Hello, world. I’m MacDara Conroy, and this is my blog.


My Letterboxd reviews of Lilo & Stitch, Lo and Behold, Sandy Wexler, Point Blank, and Elle

Lilo & Stitch:

What a treat this is: a genuinely funny, sweet and touching comedy-drama about a non-traditional family and the unique creature who shakes up their lives. But it arrived before most people cared about such things, and doesn’t fit neatly into the Disney canon, so is unfairly overlooked (even by me, hence why it’s taken me so long to see it).

Lo and Behold:

Less a documentary than a visual poem; less a thesis than a random meander through the consequences of the information superhighway. Take it as one man’s field notes from a series of encounters with people whose lives have been irrevocably changed, for better and for worse, by the internet age. But also bear in mind that that one man is Werner Herzog, so it’s always worth the 90 minutes in his company. Even when he’s wrong.

Sandy Wexler:

Yes, it’s 2017 and I just willingly sat through a new Adam Sandler movie.
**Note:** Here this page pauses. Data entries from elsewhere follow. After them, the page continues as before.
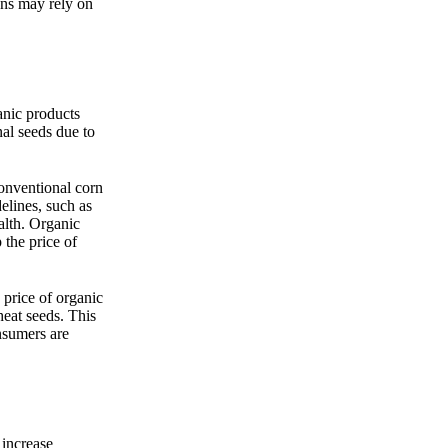
ons may rely on
anic products
al seeds due to
onventional corn
elines, such as
alth. Organic
 the price of
 price of organic
eat seeds. This
nsumers are
 increase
He’s only got himself to blame for his poor reputation, and even this one — a parodic tribute to his own manager — checks most of the wrong boxes, like roles for all his mates, and that one voice he does. But here’s the thing: Sandy Wexler is actually not terrible? I know, it can barely believe it either. But by steering away from the humour-bypass schtick he’s wallowed in since the mid-90s, Sandler’s almost reconnected with the same person who made Billy Madison, and flashed briefly in The Wedding Singer and Punch Drunk Love. Almost, not quite: it could tell the same story much better in two-thirds of the time; he hasn’t earned such indulgence. But if we’re grading on a curve here, Sandler gets a pass.

Point Blank:

John Boorman’s deconstructed noir, a tapestry of crash-bang action, chiaroscuro composition and dream logic plotting, bridges the gap between classic Hitchcockian suspense and the 1970s paranoia zeitgeist. It’s also deliberately obtuse and hard to follow, and not immediately rewarding. A film to appreciate more than love at first sight, but it’s one you won’t forget in a hurry.

Elle:

Some people really do deal with shit in their own way, don’t they?